=== EJERCICIOS POR RESOLVER ===
**a.** Transcribe del texto sobre el huevo fosilizado el pasaje que comienza en las palabras "El rarísimo huevo" y termina después de "única e inolvidable.".
**b.** Según el texto sobre el huevo fosilizado, ¿qué embarcación llevó a la delegación de paleontólogos y geólogos?

=== FRAGMENTO DEL TEXTO ===

# # #

El rarísimo huevo fosilizado de la era de los dinosaurios descubierto por paleontólogos chilenos, estudio publicado en la revista Nature
El huevo prehistórico de 6,5 kilos que apareció en la Antártica y estuvo guardado en el Museo Nacional de Historia Natural por casi una década. Es el segundo más grande encontrado en el mundo y perteneció a un reptil marino de hace 68 millones de años.
El clima fue particularmente benigno con la XLVII Expedición Científica Antártica que llegó en enero del 2011 al continente blanco. Como si el tiempo también quisiera ser parte y dar una mano a una experiencia que se convertiría en única e inolvidable.
El rompehielos Almirante Óscar Viel de la Armada de Chile, que llevó a la delegación de paleontólogos y geólogos, pudo recalar sin problemas, lo mismo que el helicóptero que transportó las toneladas de equipos e insumos, que sorteó sin mayores sobresaltos las fuertes ráfagas de viento características del lugar. Un buen augurio pensó la mayoría de los que participaron de la ya mítica salida a terreno que organiza todos los años el Instituto Antártico Chileno (Inach) y que ese verano instaló su base principal en la Isla Seymour y una secundaria en la Isla Low, dos de las 16 que rodean la península Antártica y cuya temperatura baja considerablemente cuando irrumpen las fuerzas eólicas antárticas.

# # #

=== REGISTROS PROPORCIONADOS ===
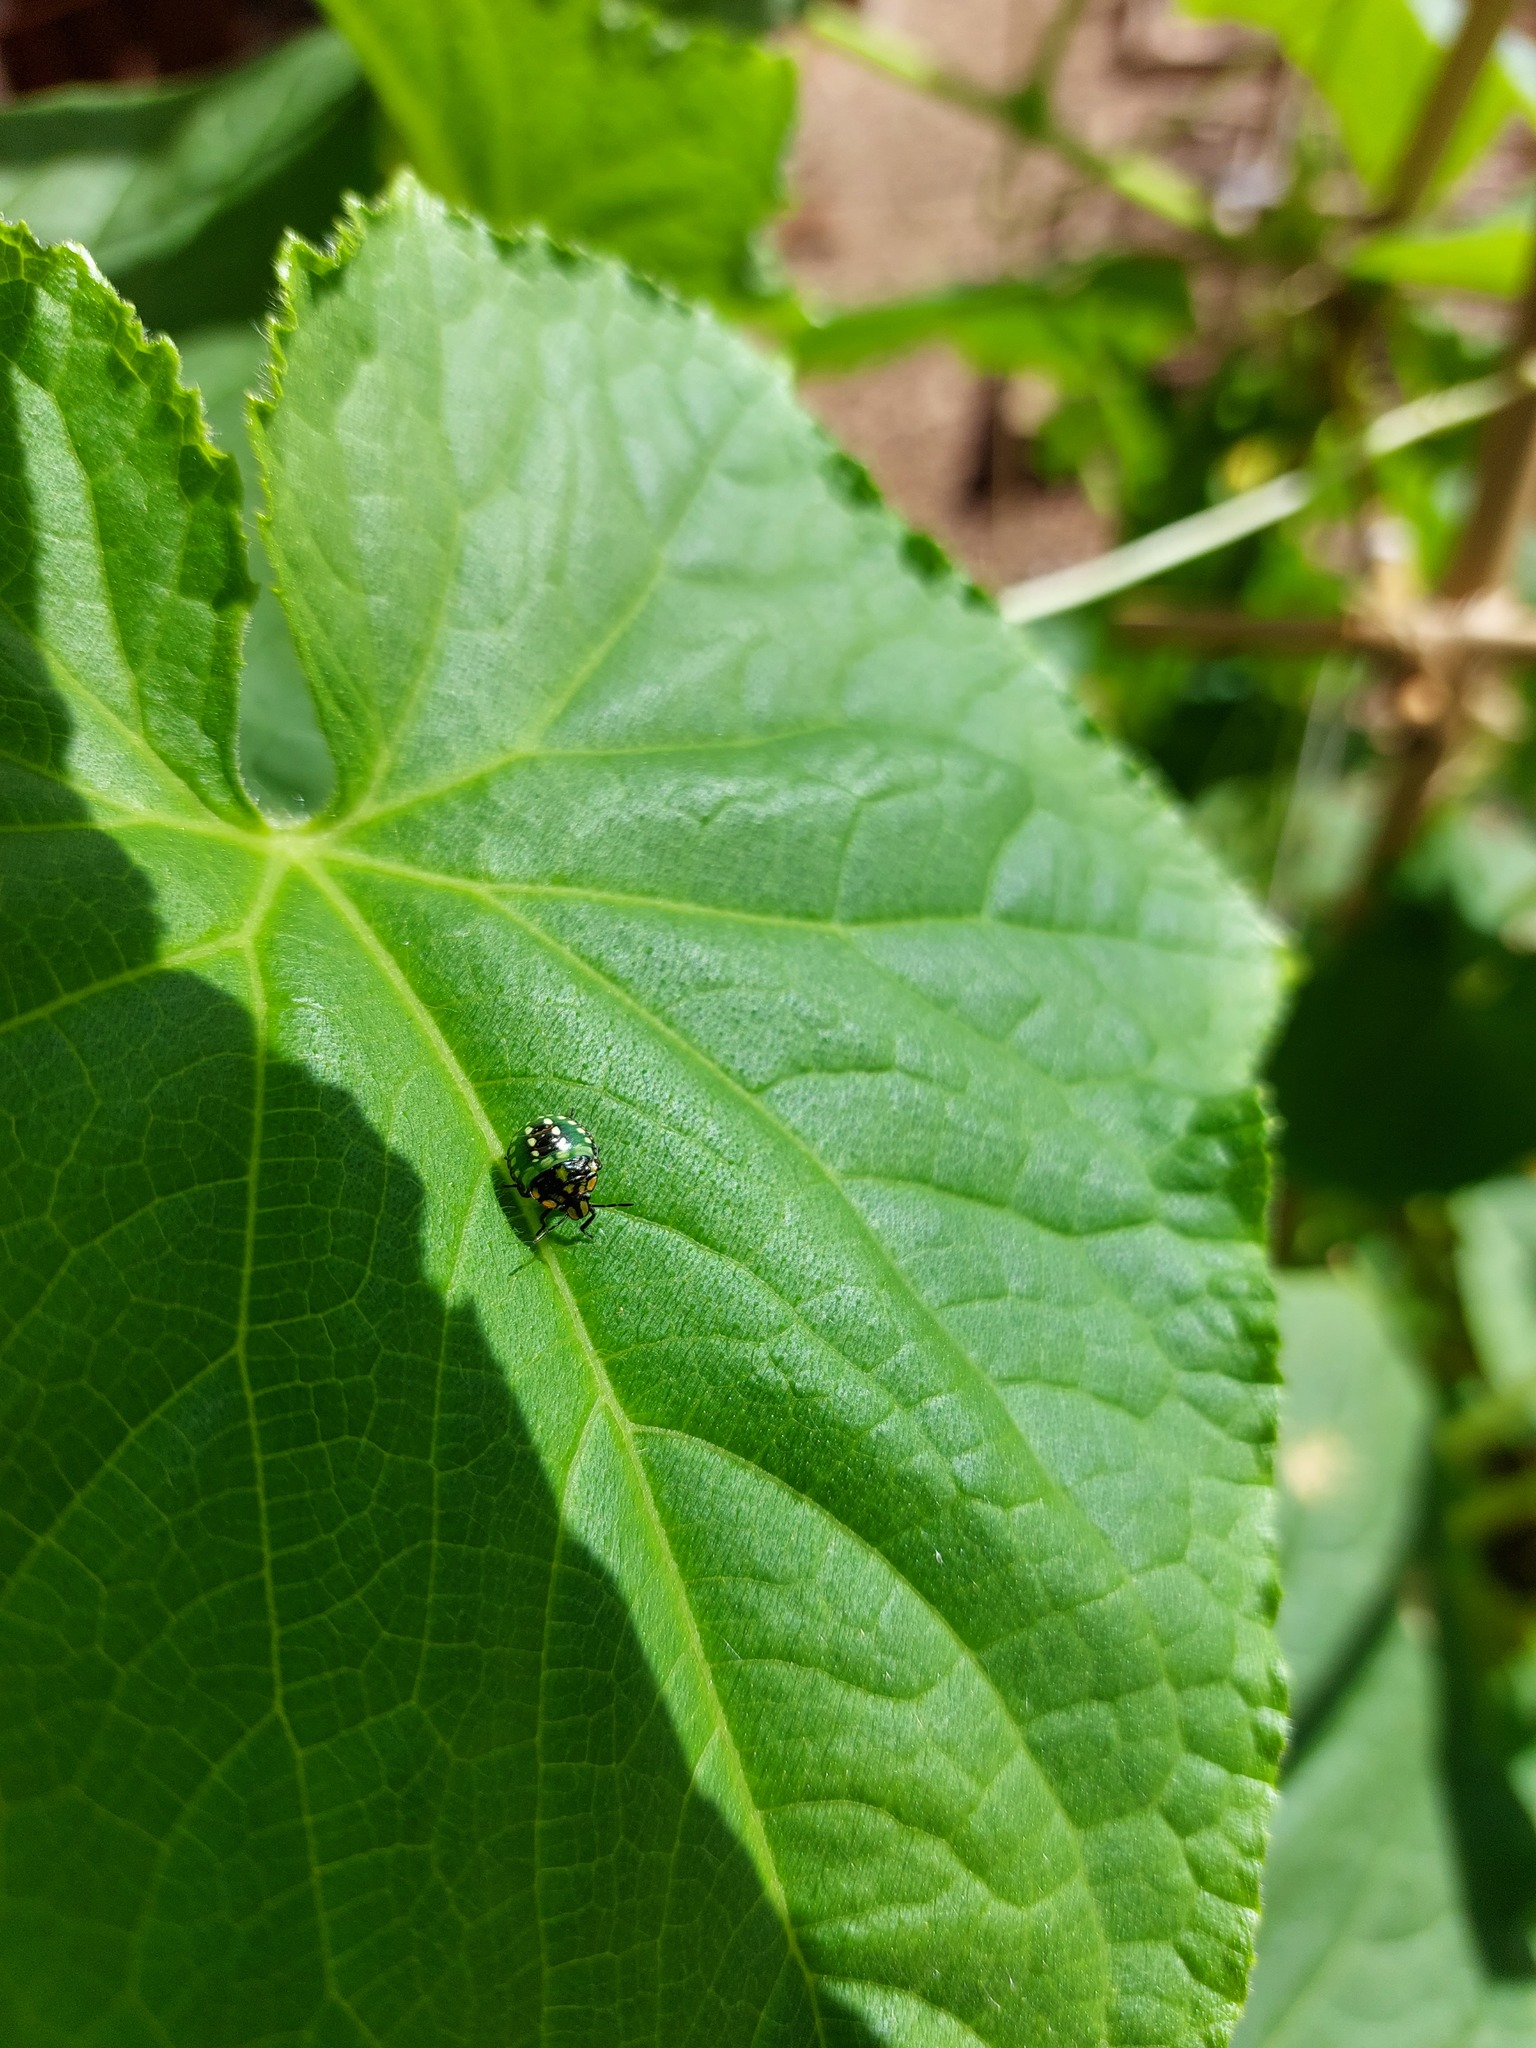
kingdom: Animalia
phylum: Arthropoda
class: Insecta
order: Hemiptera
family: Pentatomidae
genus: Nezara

# # #

=== SOLUCIONES ===
**a.**
El rarísimo huevo fosilizado de la era de los dinosaurios descubierto por paleontólogos chilenos, estudio publicado en la revista Nature
El huevo prehistórico de 6,5 kilos que apareció en la Antártica y estuvo guardado en el Museo Nacional de Historia Natural por casi una década. Es el segundo más grande encontrado en el mundo y perteneció a un reptil marino de hace 68 millones de años.
El clima fue particularmente benigno con la XLVII Expedición Científica Antártica que llegó en enero del 2011 al continente blanco. Como si el tiempo también quisiera ser parte y dar una mano a una experiencia que se convertiría en única e inolvidable.

**b.** El rompehielos Almirante Óscar Viel de la Armada de Chile.